== Segment start ==

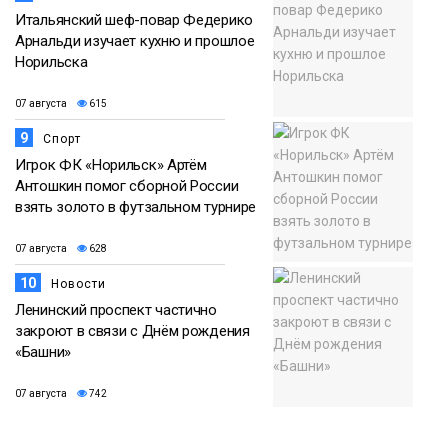
Итальянский шеф-повар Федерико
Арнальди изучает кухню и прошлое
Норильска
07 августа
615
9
Спорт
Игрок ФК «Норильск» Артём
Антошкин помог сборной России
взять золото в футзальном турнире
07 августа
628
10
Новости
Ленинский проспект частично
закроют в связи с Днём рождения
«Башни»
07 августа
742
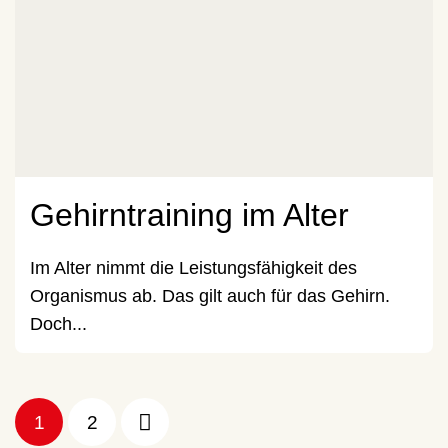
Gehirntraining im Alter
Im Alter nimmt die Leistungsfähigkeit des
Organismus ab. Das gilt auch für das Gehirn.
Doch...
1
2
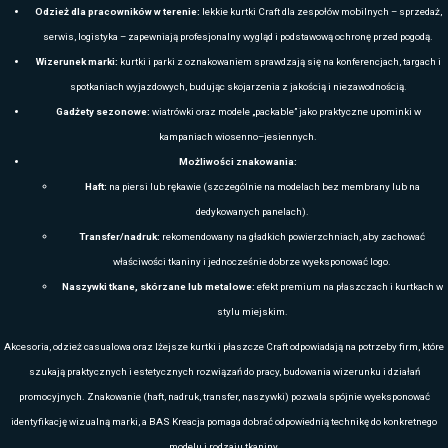
zespołu, trwałość i rozpoznawalność marki. Jeśli zależy Ci na jakośc
efektownej prezentacji firmy, polary, softshelle i koszulki Mascot są 
wzmacnia wszystkie działania wizerunkowe.
BLUZY MASCOT – MODELE SPORTOWE, UNIFO
HOODIES ITP.
BLUZY Z PERSONALIZACJĄ NA AKCJE 
DZIAŁANIACH B2B
Bluzy Mascot
to połączenie nowoczesnego designu, wysokiej trwałości
zespoły pracujące w różnych branżach. Marka słynie z jakości profesjon
sportowe
bluzy – zarówno
, klasyczne crewnecki, jak i popularne hoodi
jako element firmowego uniformu, odzieży reprezentacyjnej oraz wygo
obowiązków w biurze i w terenie.
Każdy model powstaje z dbałością o ergonomię i wygodę. Bluzy są miękk
intensywne użytkowanie i częste pranie, dzięki czemu przez długi cza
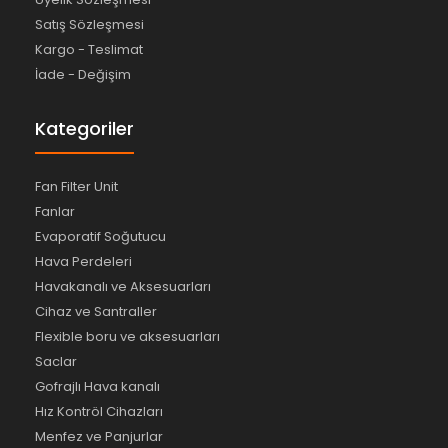
Satış Sözleşmesi
Kargo - Teslimat
İade - Değişim
Kategoriler
Fan Filter Unit
Fanlar
Evaporatif Soğutucu
Hava Perdeleri
Havakanalı ve Aksesuarları
Cihaz ve Santraller
Flexible boru ve aksesuarları
Saclar
Gofrajlı Hava kanalı
Hız Kontröl Cihazları
Menfez ve Panjurlar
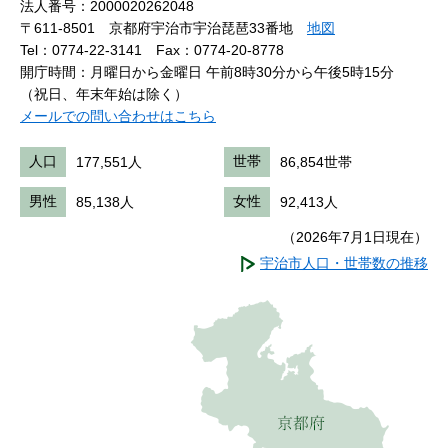
法人番号：2000020262048
〒611-8501 京都府宇治市宇治琵琶33番地
地図
Tel：0774-22-3141
Fax：0774-20-8778
開庁時間：月曜日から金曜日 午前8時30分から午後5時15分
（祝日、年末年始は除く）
メールでの問い合わせはこちら
人口
177,551人
世帯
86,854世帯
男性
85,138人
女性
92,413人
（2026年7月1日現在）
宇治市人口・世帯数の推移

== Segment end ==

**Instructions to follow:** Copy exactly the lines from the line that contains "jako element firmowego" through the last line of the records above, both ends included, but leave out the pictures.

**Solution for this exercise:**
jako element firmowego uniformu, odzieży reprezentacyjnej oraz wygo
obowiązków w biurze i w terenie.
Każdy model powstaje z dbałością o ergonomię i wygodę. Bluzy są miękk
intensywne użytkowanie i częste pranie, dzięki czemu przez długi cza
Satış Sözleşmesi
Kargo - Teslimat
İade - Değişim
Kategoriler
Fan Filter Unit
Fanlar
Evaporatif Soğutucu
Hava Perdeleri
Havakanalı ve Aksesuarları
Cihaz ve Santraller
Flexible boru ve aksesuarları
Saclar
Gofrajlı Hava kanalı
Hız Kontröl Cihazları
Menfez ve Panjurlar
法人番号：2000020262048
〒611-8501 京都府宇治市宇治琵琶33番地
地図
Tel：0774-22-3141
Fax：0774-20-8778
開庁時間：月曜日から金曜日 午前8時30分から午後5時15分
（祝日、年末年始は除く）
メールでの問い合わせはこちら
人口
177,551人
世帯
86,854世帯
男性
85,138人
女性
92,413人
（2026年7月1日現在）
宇治市人口・世帯数の推移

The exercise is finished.